**Problem requirements:** Give back exactly the line containing "52: (753, 521, 0.83)" and all that follow it in the data below, with the pictures left out.

[Records from a data collection]
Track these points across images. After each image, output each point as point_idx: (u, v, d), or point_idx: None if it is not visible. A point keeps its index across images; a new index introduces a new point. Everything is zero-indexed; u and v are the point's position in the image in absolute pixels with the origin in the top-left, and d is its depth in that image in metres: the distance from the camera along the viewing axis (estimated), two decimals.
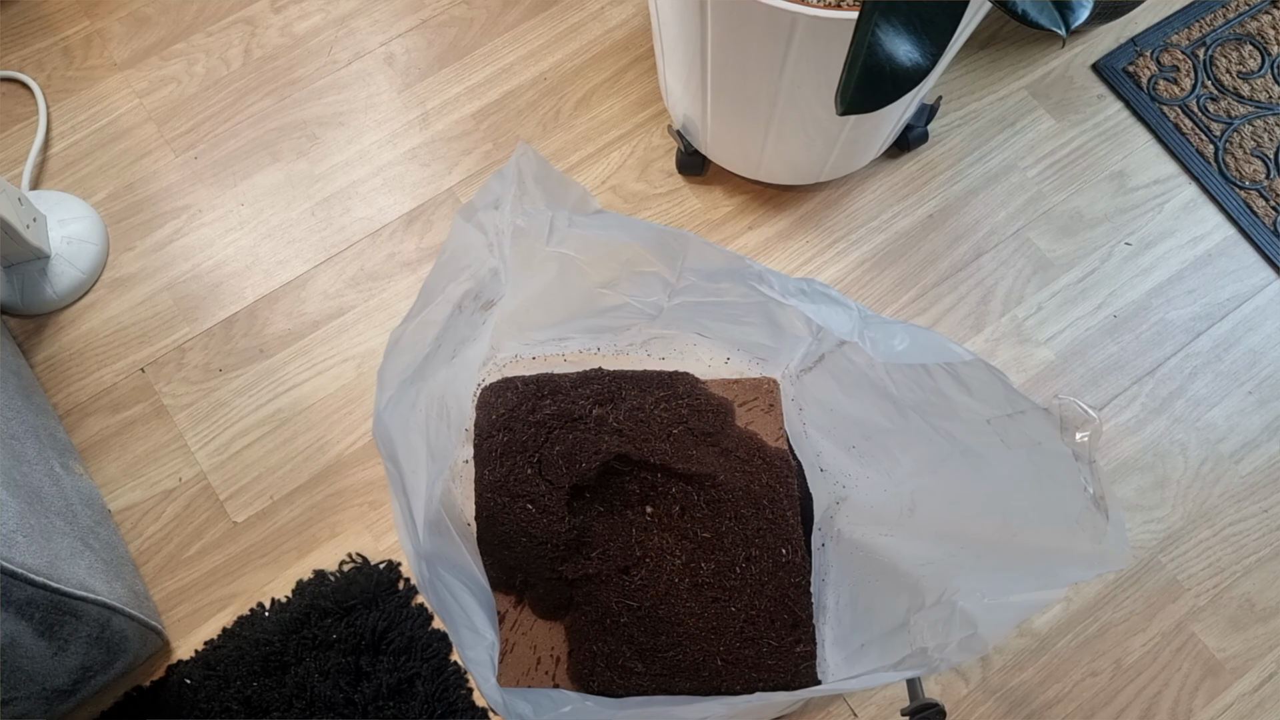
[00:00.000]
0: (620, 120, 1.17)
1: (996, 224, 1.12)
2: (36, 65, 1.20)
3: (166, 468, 1.02)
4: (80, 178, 1.15)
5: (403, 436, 0.66)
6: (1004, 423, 0.65)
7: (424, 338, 0.68)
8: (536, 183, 0.72)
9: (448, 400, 0.75)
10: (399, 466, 0.63)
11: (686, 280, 0.80)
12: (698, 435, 0.85)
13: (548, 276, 0.80)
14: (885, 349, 0.67)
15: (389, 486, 0.63)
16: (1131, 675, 0.95)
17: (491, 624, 0.71)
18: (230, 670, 0.94)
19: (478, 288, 0.72)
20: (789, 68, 0.87)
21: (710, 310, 0.85)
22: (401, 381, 0.66)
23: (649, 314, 0.87)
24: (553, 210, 0.73)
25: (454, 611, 0.64)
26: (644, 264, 0.78)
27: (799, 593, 0.86)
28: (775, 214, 1.13)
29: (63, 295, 1.07)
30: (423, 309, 0.68)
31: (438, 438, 0.74)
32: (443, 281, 0.69)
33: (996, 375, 0.64)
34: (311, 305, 1.09)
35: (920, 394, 0.72)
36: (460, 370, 0.78)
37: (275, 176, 1.15)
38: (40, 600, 0.76)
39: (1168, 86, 1.18)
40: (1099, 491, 0.57)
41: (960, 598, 0.64)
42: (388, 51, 1.21)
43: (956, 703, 0.94)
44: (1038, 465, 0.63)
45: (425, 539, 0.65)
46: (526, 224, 0.72)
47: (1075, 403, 0.60)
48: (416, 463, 0.69)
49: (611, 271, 0.80)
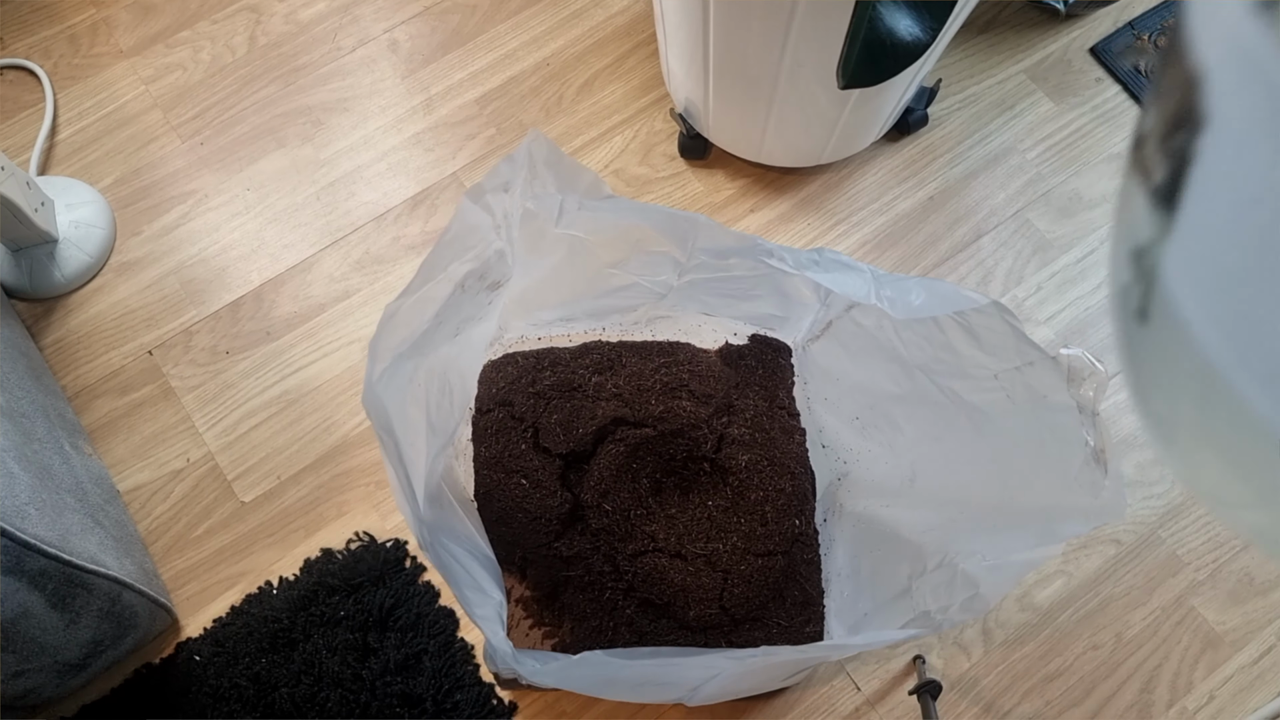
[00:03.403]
0: (623, 105, 1.18)
1: (996, 205, 1.13)
2: (43, 53, 1.21)
3: (175, 448, 1.03)
4: (87, 163, 1.16)
5: (399, 408, 0.67)
6: (1011, 376, 0.66)
7: (423, 314, 0.68)
8: (547, 167, 0.72)
9: (450, 377, 0.76)
10: (394, 436, 0.63)
11: (696, 259, 0.80)
12: (700, 399, 0.85)
13: (556, 257, 0.81)
14: (903, 306, 0.67)
15: (383, 456, 0.63)
16: (1132, 648, 0.96)
17: (499, 587, 0.71)
18: (239, 647, 0.95)
19: (482, 268, 0.73)
20: (790, 48, 0.88)
21: (718, 286, 0.85)
22: (397, 355, 0.66)
23: (657, 293, 0.87)
24: (563, 194, 0.74)
25: (458, 574, 0.65)
26: (654, 244, 0.79)
27: (810, 569, 0.86)
28: (777, 197, 1.14)
29: (71, 279, 1.08)
30: (422, 285, 0.68)
31: (439, 412, 0.74)
32: (445, 260, 0.70)
33: (1009, 321, 0.65)
34: (317, 288, 1.10)
35: (930, 351, 0.72)
36: (464, 349, 0.78)
37: (280, 162, 1.16)
38: (53, 572, 0.77)
39: None
40: (1100, 444, 0.58)
41: (961, 560, 0.65)
42: (391, 38, 1.22)
43: (959, 676, 0.94)
44: (1041, 420, 0.64)
45: (426, 508, 0.66)
46: (536, 206, 0.73)
47: (1083, 354, 0.60)
48: (415, 435, 0.70)
49: (621, 252, 0.81)
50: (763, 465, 0.84)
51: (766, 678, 0.78)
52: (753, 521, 0.83)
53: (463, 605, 0.62)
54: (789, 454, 0.87)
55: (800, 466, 0.88)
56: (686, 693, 0.71)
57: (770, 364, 0.91)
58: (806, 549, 0.86)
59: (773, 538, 0.82)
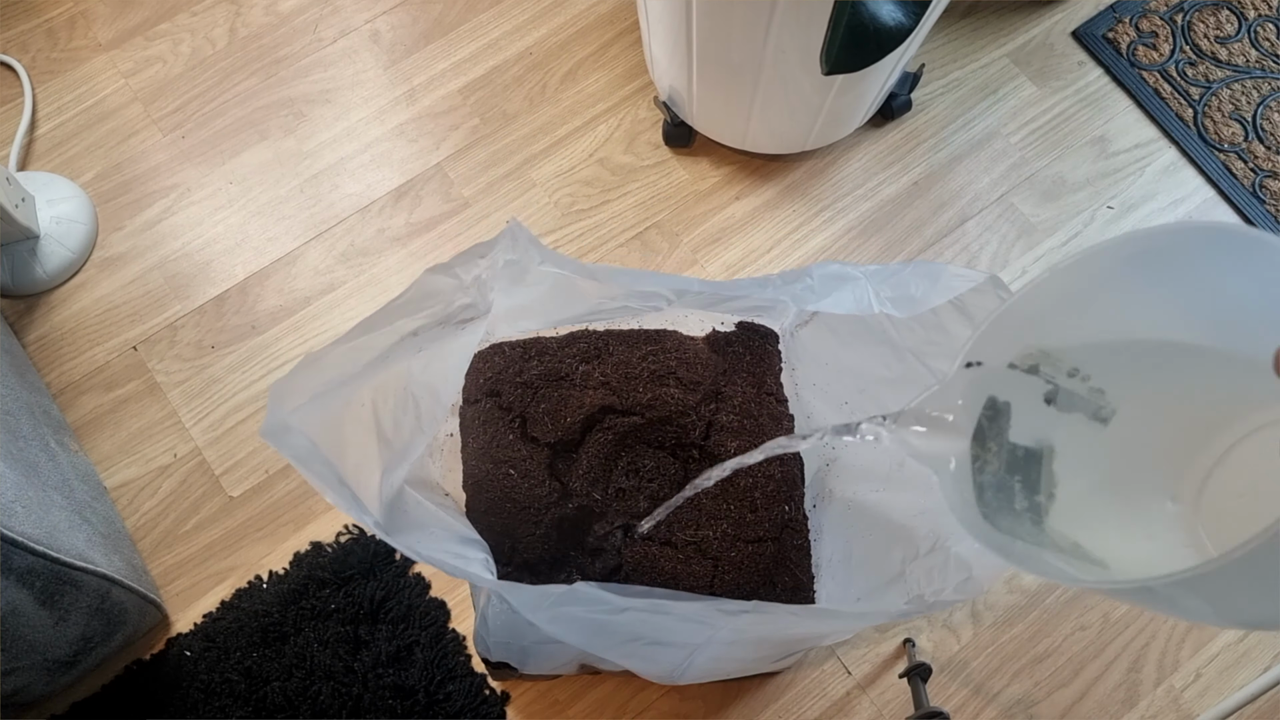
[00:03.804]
0: (606, 94, 1.18)
1: (980, 190, 1.14)
2: (20, 47, 1.20)
3: (161, 444, 1.03)
4: (68, 158, 1.15)
5: (333, 432, 0.65)
6: None
7: (357, 360, 0.66)
8: (530, 245, 0.71)
9: (414, 390, 0.74)
10: (323, 460, 0.61)
11: (688, 299, 0.80)
12: (687, 386, 0.85)
13: (541, 290, 0.80)
14: (905, 303, 0.67)
15: (311, 480, 0.59)
16: (1119, 628, 0.96)
17: (483, 550, 0.71)
18: (230, 642, 0.95)
19: (443, 319, 0.71)
20: (773, 34, 0.88)
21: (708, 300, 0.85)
22: (321, 393, 0.64)
23: (646, 310, 0.87)
24: (543, 255, 0.72)
25: (435, 554, 0.64)
26: (645, 284, 0.78)
27: (801, 556, 0.86)
28: (762, 184, 1.14)
29: (53, 275, 1.08)
30: (358, 336, 0.66)
31: (397, 427, 0.72)
32: (391, 318, 0.67)
33: (1003, 297, 0.65)
34: (302, 281, 1.10)
35: (921, 333, 0.73)
36: (432, 361, 0.76)
37: (263, 154, 1.15)
38: (41, 569, 0.77)
39: (1146, 52, 1.19)
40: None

**Output:**
52: (753, 521, 0.83)
53: (463, 605, 0.62)
54: (789, 454, 0.87)
55: (800, 466, 0.88)
56: (686, 693, 0.71)
57: (770, 364, 0.91)
58: (806, 549, 0.86)
59: (773, 538, 0.82)
[00:03.804]
0: (606, 94, 1.18)
1: (980, 190, 1.14)
2: (20, 47, 1.20)
3: (161, 444, 1.03)
4: (68, 158, 1.15)
5: (333, 432, 0.65)
6: None
7: (357, 360, 0.66)
8: (530, 245, 0.71)
9: (414, 390, 0.74)
10: (323, 460, 0.61)
11: (688, 299, 0.80)
12: (687, 386, 0.85)
13: (541, 290, 0.80)
14: (905, 303, 0.67)
15: (311, 480, 0.59)
16: (1119, 628, 0.96)
17: (483, 550, 0.71)
18: (230, 642, 0.95)
19: (443, 319, 0.71)
20: (773, 34, 0.88)
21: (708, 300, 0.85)
22: (321, 393, 0.64)
23: (646, 310, 0.87)
24: (543, 255, 0.72)
25: (435, 554, 0.64)
26: (645, 284, 0.78)
27: (801, 556, 0.86)
28: (762, 184, 1.14)
29: (53, 275, 1.08)
30: (358, 336, 0.66)
31: (397, 427, 0.72)
32: (391, 318, 0.67)
33: (1003, 297, 0.65)
34: (302, 281, 1.10)
35: (921, 333, 0.73)
36: (432, 361, 0.76)
37: (263, 154, 1.15)
38: (41, 569, 0.77)
39: (1146, 52, 1.19)
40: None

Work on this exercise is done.